Carlos Ghosn pris en étau. La justice libanaise a interdit, selon Afp citée par Tv5, ce jeudi 9 janvier au magnat de l’automobile déchu de quitter le pays suite à une demande d’arrestation d’Interpol. Au Japon, la ministre de la Justice réclame son extradition.
Sans être vu des journalistes postés devant le Palais de justice de Beyrouth, l’homme d’affaires de 65 ans s’est rendu discrètement à son interrogatoire au parquet général de jeudi 9 janvier.
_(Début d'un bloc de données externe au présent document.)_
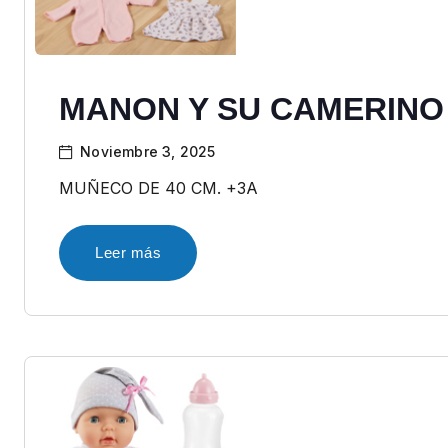
MANON Y SU CAMERINO
Noviembre 3, 2025
MUÑECO DE 40 CM. +3A
Leer más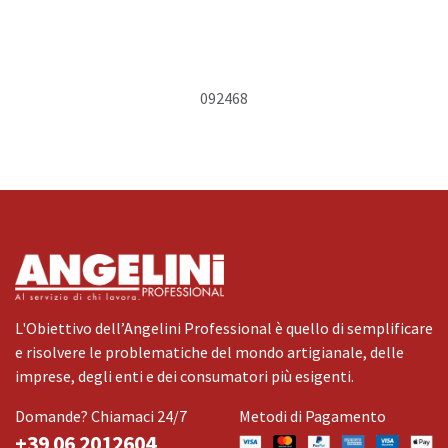
092468
L'Obiettivo dell’Angelini Professional è quello di semplificare
e risolvere le problematiche del mondo artigianale, delle
imprese, degli enti e dei consumatori più esigenti.
Domande? Chiamaci 24/7
Metodi di Pagamento
+39 06 2012604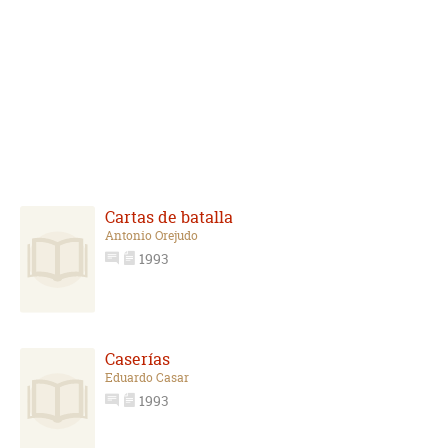
Cartas de batalla
Antonio Orejudo
1993
Caserías
Eduardo Casar
1993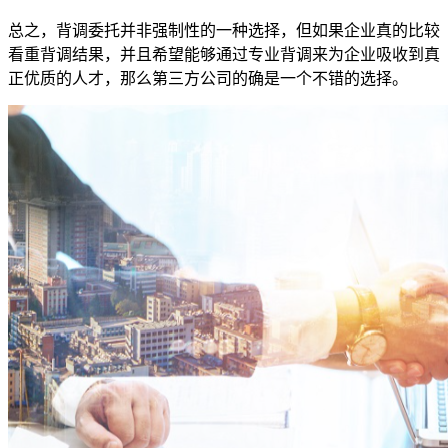
总之，背调委托并非强制性的一种选择，但如果企业真的比较
看重背调结果，并且希望能够通过专业背调来为企业吸收到真
正优质的人才，那么第三方公司的确是一个不错的选择。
Il a été interdit de voyage, son passeport français a été confisqué et les procureurs ont demandé à Tokyo l’envoi de son dossier judiciaire, ont indiqué deux sources judiciaires à l’Afp. « En fonction du contenu du dossier, s’il est avéré que les crimes dont il est accusé au Japon imposent des poursuites judiciaires au Liban, il sera jugé », a précisé l’une des sources. « Si aucune poursuite judiciaire ne s’impose en vertu de la législation libanaise, il sera alors libre » a-t-elle ajouté.
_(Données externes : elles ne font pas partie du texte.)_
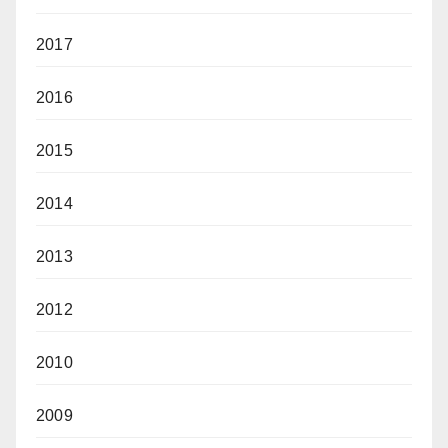
2017
2016
2015
2014
2013
2012
2010
2009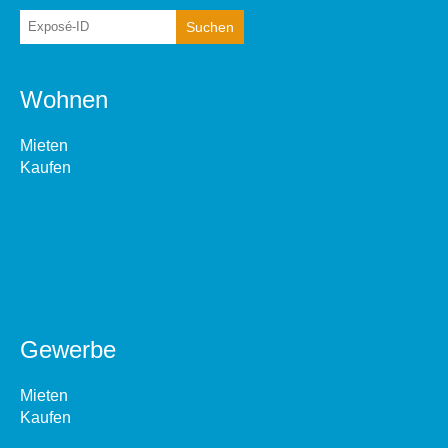
Wohnen
Mieten
Kaufen
Gewerbe
Mieten
Kaufen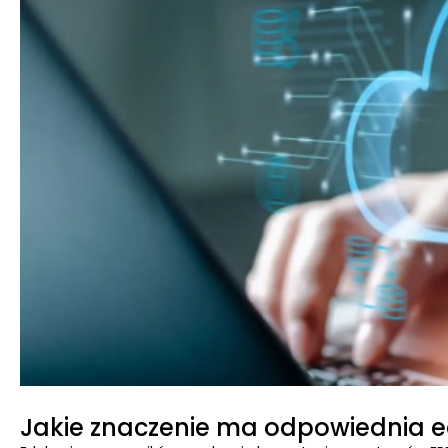
Jakie znaczenie ma odpowiednia 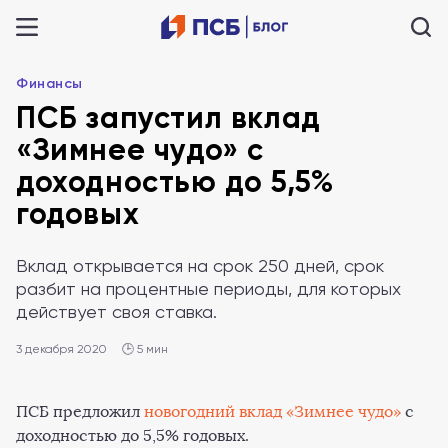
Финансы
ПСБ запустил вклад
«Зимнее чудо» с
доходностью до 5,5%
годовых
Вклад открывается на срок 250 дней, срок
разбит на процентные периоды, для которых
действует своя ставка.
3 декабря 2020
🕒 5 мин
ПСБ предложил
новогодний вклад «Зимнее чудо»
с
доходностью до 5,5% годовых.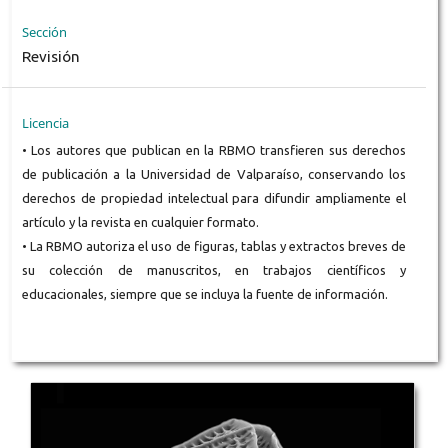
Sección
Revisión
Licencia
• Los autores que publican en la RBMO transfieren sus derechos
de publicación a la Universidad de Valparaíso, conservando los
derechos de propiedad intelectual para difundir ampliamente el
artículo y la revista en cualquier formato.
• La RBMO autoriza el uso de figuras, tablas y extractos breves de
su colección de manuscritos, en trabajos científicos y
educacionales, siempre que se incluya la fuente de información.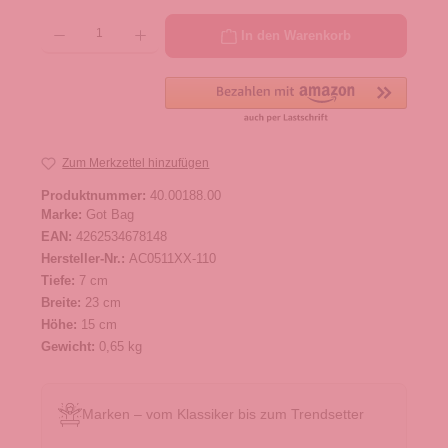
Produkt Anzahl: Gib den gewünschten Wert ein oder benutze die Schaltflächen um die 
In den Warenkorb
Zum Merkzettel hinzufügen
Produktnummer:
40.00188.00
Marke:
Got Bag
EAN:
4262534678148
Hersteller-Nr.:
AC0511XX-110
Tiefe:
7 cm
Breite:
23 cm
Höhe:
15 cm
Gewicht:
0,65 kg
Marken – vom Klassiker bis zum Trendsetter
Après l’arrivée de M. Ghosn à Beyrouth le 30 décembre, le Liban, qui n’a pas d’accord d’extradition avec le Japon, avait annoncé avoir reçu une notice rouge d’Interpol à son encontre. Détenteur des nationalités française, libanaise et brésilienne, M. Ghosn fait l’objet de quatre inculpations au Japon : deux pour des revenus différés non déclarés aux autorités boursières par Nissan (qui est aussi poursuivi sur ce volet), et deux autres pour abus de confiance aggravé.
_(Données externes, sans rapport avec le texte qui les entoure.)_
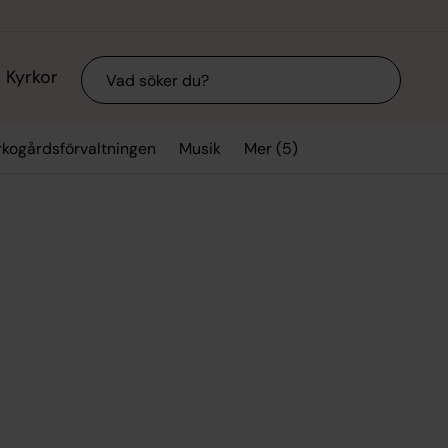
Sök
Kyrkor
Mer (5)
rkogårdsförvaltningen
Musik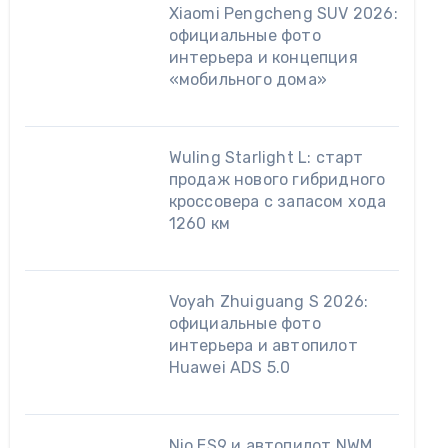
Xiaomi Pengcheng SUV 2026:
официальные фото
интерьера и концепция
«мобильного дома»
Wuling Starlight L: старт
продаж нового гибридного
кроссовера с запасом хода
1260 км
Voyah Zhuiguang S 2026:
официальные фото
интерьера и автопилот
Huawei ADS 5.0
Nio ES9 и автопилот NWM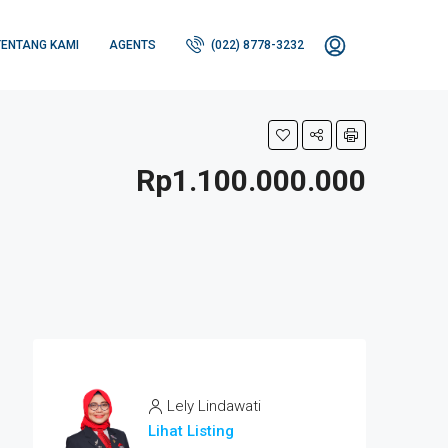
TENTANG KAMI
AGENTS
(022) 8778-3232
Rp1.100.000.000
Lely Lindawati
Lihat Listing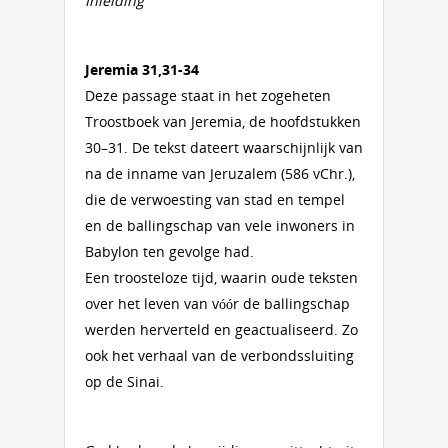
Inleiding
Jeremia 31,31-34
Deze passage staat in het zogeheten
Troostboek van Jeremia, de hoofdstukken
30–31. De tekst dateert waarschijnlijk van
na de inname van Jeruzalem (586 vChr.),
die de verwoesting van stad en tempel
en de ballingschap van vele inwoners in
Babylon ten gevolge had.
Een troosteloze tijd, waarin oude teksten
over het leven van vóór de ballingschap
werden herverteld en geactualiseerd. Zo
ook het verhaal van de verbondssluiting
op de Sinai.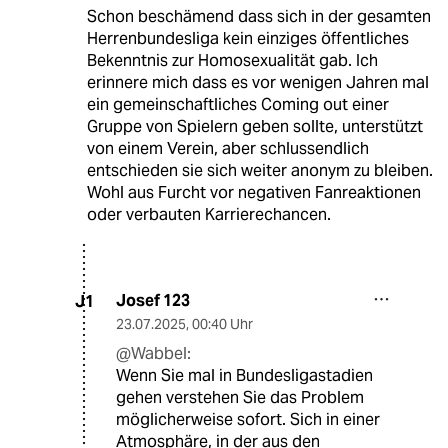
Schon beschämend dass sich in der gesamten
Herrenbundesliga kein einziges öffentliches
Bekenntnis zur Homosexualität gab. Ich
erinnere mich dass es vor wenigen Jahren mal
ein gemeinschaftliches Coming out einer
Gruppe von Spielern geben sollte, unterstützt
von einem Verein, aber schlussendlich
entschieden sie sich weiter anonym zu bleiben.
Wohl aus Furcht vor negativen Fanreaktionen
oder verbauten Karrierechancen.
Josef 123
J1
23.07.2025
,
00:40 Uhr
@Wabbel:
Wenn Sie mal in Bundesligastadien
gehen verstehen Sie das Problem
möglicherweise sofort. Sich in einer
Atmosphäre, in der aus den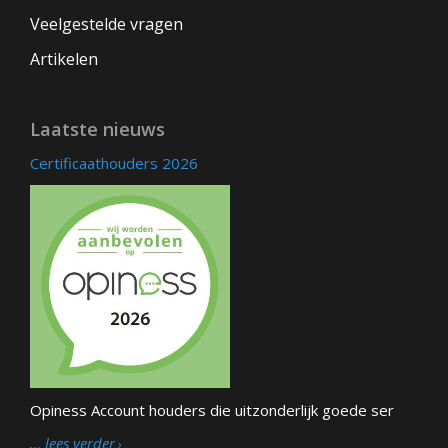
Veelgestelde vragen
Artikelen
Laatste nieuws
Certificaathouders 2026
Opiness Account houders die uitzonderlijk goede ser
… lees verder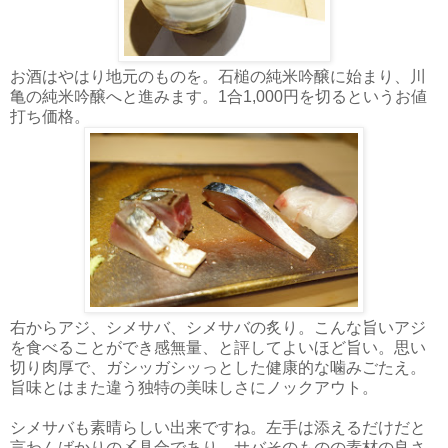
お酒はやはり地元のものを。石槌の純米吟醸に始まり、川
亀の純米吟醸へと進みます。1合1,000円を切るというお値
打ち価格。
右からアジ、シメサバ、シメサバの炙り。こんな旨いアジ
を食べることができ感無量、と評してよいほど旨い。思い
切り肉厚で、ガシッガシッっとした健康的な噛みごたえ。
旨味とはまた違う独特の美味しさにノックアウト。
シメサバも素晴らしい出来ですね。左手は添えるだけだと
言わんばかりの〆具合であり、サバそのものの素材の良さ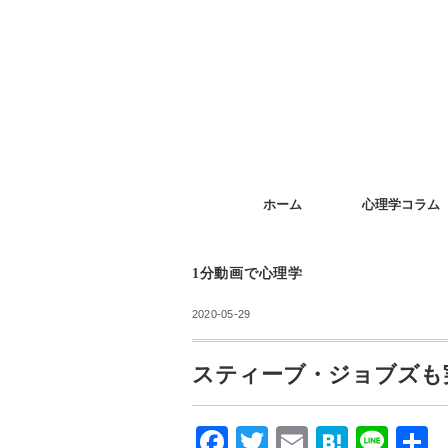
ホーム
心理学コラム
1分動画で心理学
2020-05-29
スティーブ・ジョブズも
F
T
E
H
Li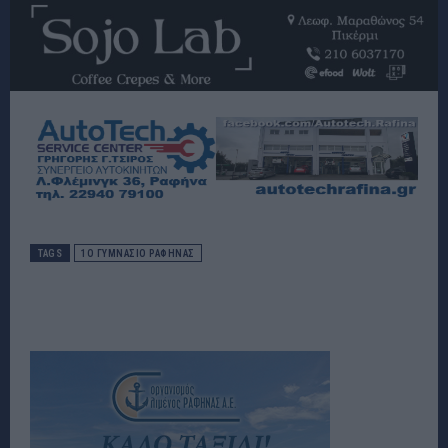
TAGS
1Ο ΓΥΜΝΆΣΙΟ ΡΑΦΉΝΑΣ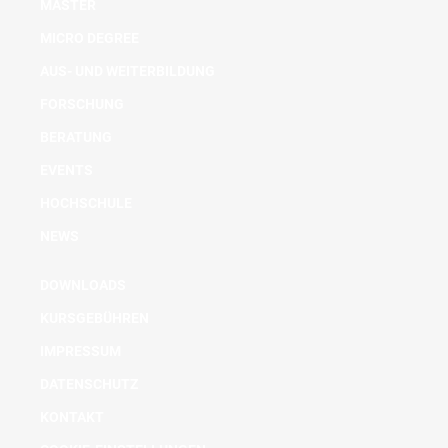
MASTER
MICRO DEGREE
AUS- UND WEITERBILDUNG
FORSCHUNG
BERATUNG
EVENTS
HOCHSCHULE
NEWS
DOWNLOADS
KURSGEBÜHREN
IMPRESSUM
DATENSCHUTZ
KONTAKT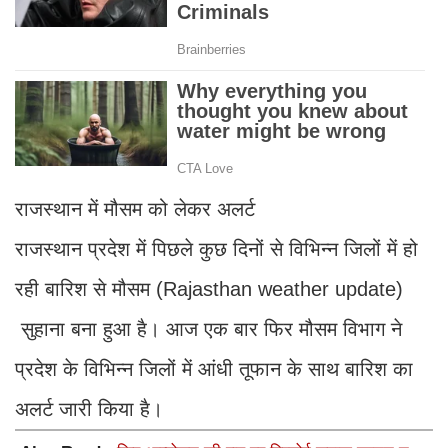
राजस्थान में मौसम को लेकर अलर्ट
राजस्थान प्रदेश में पिछले कुछ दिनों से विभिन्न जिलों में हो
रही बारिश से मौसम (Rajasthan weather update)
सुहाना बना हुआ है। आज एक बार फिर मौसम विभाग ने
प्रदेश के विभिन्न जिलों में आंधी तूफान के साथ बारिश का
अलर्ट जारी किया है।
Interpellé en novembre 2018 à la descente de son jet privé au Japon, l’homme d’affaires qui fut le chef d’entreprise le mieux payé au monde avait été libéré sous caution en avril 2019, au terme de 130 jours d’incarcération.
Assigné à résidence, il avait interdiction de quitter le Japon dans l’attente de son procès, dont la date n’a pas été fixée.
Accusations « sans fondements »
Ghosn a aussi été entendu jeudi par le parquet au sujet d’un rapport soumis par des avocats libanais et portant sur une visite en Israël. A ce sujet, l’enquête se poursuit. Pays voisins, le Liban et l’Etat hébreu sont techniquement en état de guerre, et Beyrouth interdit à ses ressortissants de se rendre en Israël. Alors qu’il était encore président de Renault-Nissan, M. Ghosn s’y était rendu en 2008, dans le cadre d’un partenariat pour le lancement d’une voiture électrique. Interrogé sur le sujet mercredi 8 janvier lors de sa conférence de presse, il s’était « excusé » auprès des Libanais. « J’y suis allé en tant que directeur général de Renault, sur demande de la direction », a-t-il précisé. « J’y suis allé en tant que Français, en raison d’un contrat entre Renault et une compagnie israélienne ».
M. Ghosn s’exprimait ainsi pour la première fois depuis plus d’un an, devant des journalistes triés sur le volet (beaucoup de Japonais ont été exclus), et a fustigé une justice japonaise où il se sentait « présumé coupable ». Il a dénoncé la « collusion, partout »entre Nissan et le procureur japonais, notamment pour son arrestation, disant qu’il n’avait « d’autre choix »que de fuir face à des accusations « sans fondements ». De son exfiltration mystérieuse, racontée dans les médias comme un film d’espionnage hollywoodien, il n’a rien dévoilé, pour protéger, a-t-il dit, les personnes impliquées.
La réplique du Japon
Après avoir tardé à condamner officiellement la fuite au Liban du patron déchu de Renault-Nissan, les autorités japonaises ont réagi ce jeudi avec les mots les plus durs. « Je veux qu’il vienne affronter réellement la justice japonaise, mais il a fui, alors même qu’il n’était pas enfermé, qu’il pouvait voir librement ses avocats », a fustigé la ministre de la Justice Masako Mori lors d’un point de presse à Tokyo. « Dans tous les cas, son évasion n’est pas justifiable », a-t-elle poursuivi. « Si l’accusé Ghosn a quelque chose à dire sur son affaire pénale, qu’il présente ses arguments ouvertement devant un tribunal japonais et apporte des preuves concrètes. »
Même tonalité du côté des responsables de Nissan nommément mis en cause par M. Ghosn. « Je n’ai pas de temps à perdre avec quelqu’un qui joue un drame écrit par lui-même après avoir fui un pays en violant la loi », a lancé à la chaîne de télévision NTV Masakazu Toyoda, un administrateur extérieur du groupe automobile. « Si le contenu de la conférence de presse se limite à ça, il aurait pu la faire au Japon », a ironisé l’ancien directeur général de Nissan Hiroto Saikawa, dénoncé par le capitaine d’industrie comme étant un de ses fossoyeurs.